IIRC, du -h tries to estimate the size of the file as it exists on disk. It also has to make a bunch of assumptions and will never satisfy every perspective. Syncthing on the other hand uses the filesize as reported by the OS (I think).

The filesize as reported by the OS usually is just the number “how many bytes are in this file”. This can differ hugely for the actual “physical size on disk”, if features like sparse blocks are used - which I believe is probably what’s happening for the virtual disk images.
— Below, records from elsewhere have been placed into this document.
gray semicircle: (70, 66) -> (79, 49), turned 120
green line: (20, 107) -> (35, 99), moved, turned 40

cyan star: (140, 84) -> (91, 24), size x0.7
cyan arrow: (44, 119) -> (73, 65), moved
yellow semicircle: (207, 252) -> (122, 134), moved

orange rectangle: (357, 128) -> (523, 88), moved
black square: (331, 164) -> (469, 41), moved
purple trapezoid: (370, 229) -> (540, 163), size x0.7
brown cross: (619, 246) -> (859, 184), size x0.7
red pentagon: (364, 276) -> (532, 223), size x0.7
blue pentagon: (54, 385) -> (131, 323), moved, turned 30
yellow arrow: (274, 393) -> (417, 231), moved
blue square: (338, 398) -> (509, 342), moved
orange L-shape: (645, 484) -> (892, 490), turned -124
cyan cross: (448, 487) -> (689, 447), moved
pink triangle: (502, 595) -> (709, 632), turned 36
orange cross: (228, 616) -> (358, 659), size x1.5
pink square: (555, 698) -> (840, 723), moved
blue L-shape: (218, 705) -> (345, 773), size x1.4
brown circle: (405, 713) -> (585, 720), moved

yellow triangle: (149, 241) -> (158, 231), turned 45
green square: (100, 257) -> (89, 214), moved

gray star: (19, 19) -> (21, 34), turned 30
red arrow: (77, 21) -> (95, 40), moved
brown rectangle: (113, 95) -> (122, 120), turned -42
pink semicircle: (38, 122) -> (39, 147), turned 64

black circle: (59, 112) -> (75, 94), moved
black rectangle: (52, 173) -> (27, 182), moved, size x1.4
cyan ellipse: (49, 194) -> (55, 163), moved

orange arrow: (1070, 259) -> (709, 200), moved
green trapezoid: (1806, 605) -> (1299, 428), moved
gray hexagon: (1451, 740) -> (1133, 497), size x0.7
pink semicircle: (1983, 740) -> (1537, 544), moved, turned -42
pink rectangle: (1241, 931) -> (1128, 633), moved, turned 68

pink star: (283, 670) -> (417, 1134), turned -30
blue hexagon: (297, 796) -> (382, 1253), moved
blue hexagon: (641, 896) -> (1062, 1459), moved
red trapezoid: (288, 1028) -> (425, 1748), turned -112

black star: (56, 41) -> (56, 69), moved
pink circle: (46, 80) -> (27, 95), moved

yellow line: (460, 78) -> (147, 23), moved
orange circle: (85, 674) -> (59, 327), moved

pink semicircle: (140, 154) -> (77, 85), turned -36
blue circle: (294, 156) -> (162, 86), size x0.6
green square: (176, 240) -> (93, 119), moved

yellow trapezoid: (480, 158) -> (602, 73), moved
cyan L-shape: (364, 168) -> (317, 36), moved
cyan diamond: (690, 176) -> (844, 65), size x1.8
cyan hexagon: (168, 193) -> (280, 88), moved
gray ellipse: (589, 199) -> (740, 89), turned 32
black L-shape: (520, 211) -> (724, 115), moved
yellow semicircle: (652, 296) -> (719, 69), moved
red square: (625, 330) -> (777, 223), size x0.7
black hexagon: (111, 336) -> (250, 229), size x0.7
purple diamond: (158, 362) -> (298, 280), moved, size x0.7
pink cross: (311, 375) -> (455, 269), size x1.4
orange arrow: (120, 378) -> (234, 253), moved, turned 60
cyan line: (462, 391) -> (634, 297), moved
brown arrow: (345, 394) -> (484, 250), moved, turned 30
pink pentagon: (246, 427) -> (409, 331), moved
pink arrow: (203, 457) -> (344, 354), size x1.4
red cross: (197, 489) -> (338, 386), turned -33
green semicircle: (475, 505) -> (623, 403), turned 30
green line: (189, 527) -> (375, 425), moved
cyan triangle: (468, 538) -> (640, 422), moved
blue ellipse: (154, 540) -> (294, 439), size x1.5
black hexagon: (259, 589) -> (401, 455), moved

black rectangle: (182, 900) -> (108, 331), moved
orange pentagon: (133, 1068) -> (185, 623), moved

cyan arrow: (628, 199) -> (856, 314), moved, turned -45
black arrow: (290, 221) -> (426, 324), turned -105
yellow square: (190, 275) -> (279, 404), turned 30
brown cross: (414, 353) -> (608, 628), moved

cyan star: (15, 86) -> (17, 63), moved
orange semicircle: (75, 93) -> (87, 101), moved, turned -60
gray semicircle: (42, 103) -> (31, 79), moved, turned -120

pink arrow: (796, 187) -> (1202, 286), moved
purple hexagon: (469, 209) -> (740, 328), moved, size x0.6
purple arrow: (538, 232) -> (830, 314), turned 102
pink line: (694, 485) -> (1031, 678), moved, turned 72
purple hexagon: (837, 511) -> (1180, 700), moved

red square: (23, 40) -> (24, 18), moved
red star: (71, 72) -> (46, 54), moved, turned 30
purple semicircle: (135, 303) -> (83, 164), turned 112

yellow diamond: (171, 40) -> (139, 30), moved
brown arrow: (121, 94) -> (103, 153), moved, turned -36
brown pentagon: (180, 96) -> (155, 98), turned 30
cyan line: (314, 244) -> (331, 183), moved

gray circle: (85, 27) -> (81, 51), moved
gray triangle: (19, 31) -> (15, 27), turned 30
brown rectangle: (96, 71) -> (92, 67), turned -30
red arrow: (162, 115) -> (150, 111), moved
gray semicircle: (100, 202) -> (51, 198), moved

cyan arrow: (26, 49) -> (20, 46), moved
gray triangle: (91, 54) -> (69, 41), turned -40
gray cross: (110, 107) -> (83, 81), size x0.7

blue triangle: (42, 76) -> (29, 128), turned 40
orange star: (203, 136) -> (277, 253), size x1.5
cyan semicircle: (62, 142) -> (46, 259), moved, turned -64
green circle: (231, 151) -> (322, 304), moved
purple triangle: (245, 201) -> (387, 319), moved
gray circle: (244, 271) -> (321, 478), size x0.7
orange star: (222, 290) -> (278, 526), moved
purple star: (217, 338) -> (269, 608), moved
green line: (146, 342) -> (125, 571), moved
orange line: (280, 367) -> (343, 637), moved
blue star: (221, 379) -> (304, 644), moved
The files are really as huge as reported by Syncthing - the OS has allocated this number of bytes for the file, and this is the number of bytes that can be read from the file.

The actual physical size on disk is lower, probably because a bunch of bytes part of the file are not actually stored on disk - they’re probably compressed, or left out entirely (sparse blocks).

For synchronization, the docs state this:

What things are synced?

Sparse file sparseness (will become sparse, when supported by the OS & filesystem)
2 Likes

Just for the record, Windows Explorer, for example, reports both sizes:

image

2 Likes

Correct, but even here we can still argue that it’s “wrong”, because Windows (assuming an NTFS filesystem) does not include MFT-overhead including most non-data attributes, which is part of the size on disk - just not of the content. It does however consider the bytes required for partially filled clusters (blocks).

(According to this source)

What I’m trying to say is: filesize is always relative and there’s not really a universal truth that covers everyone’s perspective.

[In addition to that Microsoft has always had trouble with SI vs IEC units, which is highly annoying when working with filesizes as displayed in the Explorer]

4 Likes

This topic was automatically closed 30 days after the last reply. New replies are no longer allowed.